The cited provision would gravely impact the countries that have legalized ethically controversial practices, especially euthanasia. The problem with such an obligation is that it follows the possible extension of the scope of euthanasia and therefore impacts an ever-increasing number of doctors (e.g. Belgian paediatricians, since euthanasia is allowed on children in Belgium since 2014, Dutch and Belgian psychiatrists, since euthanasia is possible in case of psychiatric disease in those countries). For the time being, the number of countries allowing euthanasia remains limited, but if other countries choose to legalize euthanasia, there is a strong possibility that national legislators will take up the WMA's ethical rule regarding the obligation to effective referral in case of conscientious objection. Some of the countries that have legalized euthanasia have already introduced a referral obligation into their legislation (Ontario (Canada), Belgium), and it reveals itself to be very
problematic for physicians as well as for patients’ care. In Belgium, this obligation is currently being challenged before the Constitutional Court. This very small minority of countries should not be allowed to impose their infringements of freedom of conscience on other countries in the world.

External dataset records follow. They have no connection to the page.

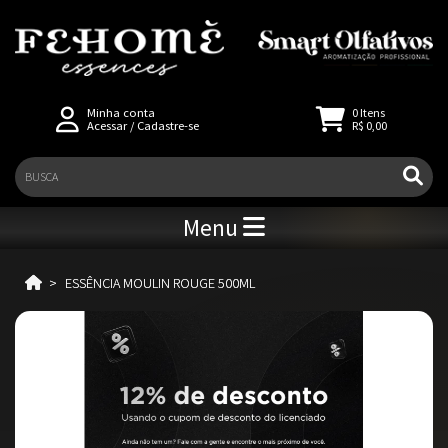
Minha conta
0
Itens
Acessar
/
Cadastre-se
R$ 0,00
Menu
ESSÊNCIA MOULIN ROUGE 500ML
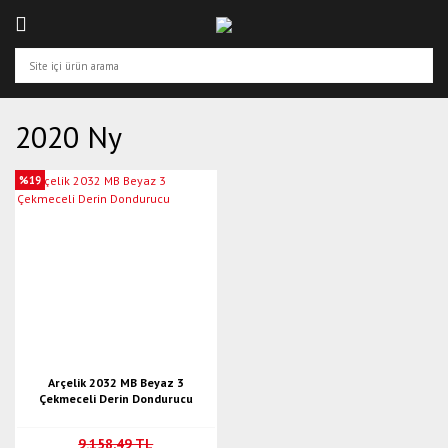
2020 Ny
%19
Arçelik 2032 MB Beyaz 3
Çekmeceli Derin Dondurucu
9.158,49 TL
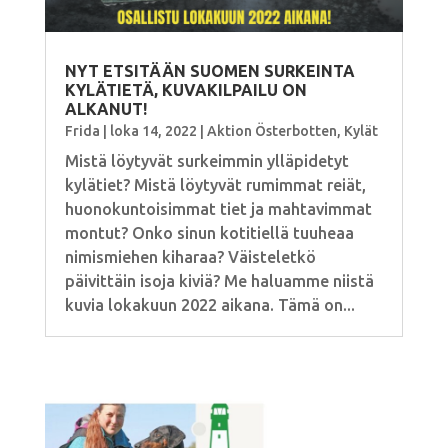
NYT ETSITÄÄN SUOMEN SURKEINTA
KYLÄTIETÄ, KUVAKILPAILU ON
ALKANUT!
Frida
|
loka 14, 2022
|
Aktion Österbotten
,
Kylät
Mistä löytyvät surkeimmin ylläpidetyt
kylätiet? Mistä löytyvät rumimmat reiät,
huonokuntoisimmat tiet ja mahtavimmat
montut? Onko sinun kotitiellä tuuheaa
nimismiehen kiharaa? Väisteletkö
päivittäin isoja kiviä? Me haluamme niistä
kuvia lokakuun 2022 aikana. Tämä on...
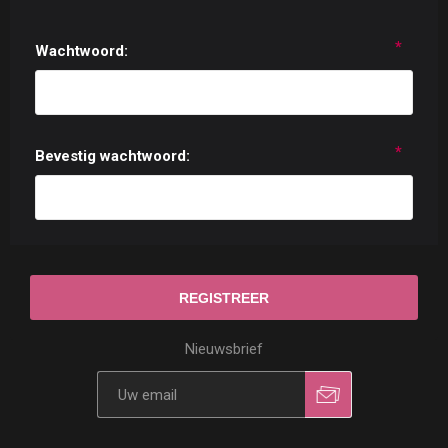
*
Wachtwoord:
*
Bevestig wachtwoord:
Nieuwsbrief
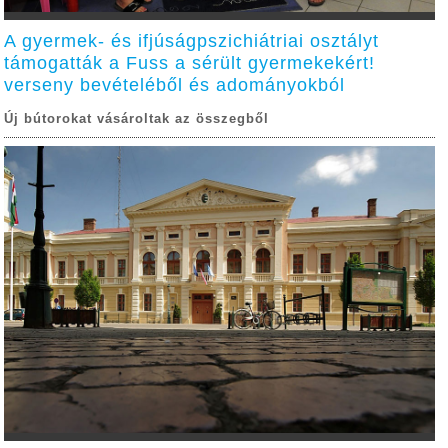
A gyermek- és ifjúságpszichiátriai osztályt
támogatták a Fuss a sérült gyermekekért!
verseny bevételéből és adományokból
Új bútorokat vásároltak az összegből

Consequently, the European Institute of Bioethics would like to suggest the following modification to paragraph 27 of the draft Code. The wording conforms with the WMA 2019 declaration on euthanasia, as well as the WMA principles of medical ethics:
“In the line of the WMA strong commitment to the principles of medical ethics and to the utmost respect for human life, physicians have a right to conscientious objection based on a conviction or belief of sufficient cogency, seriousness, cohesion and importance, even if national law permits the practice in question.
No physician should be forced to participate in ending a human life, nor should any physician be obliged to make referral decisions to this end.”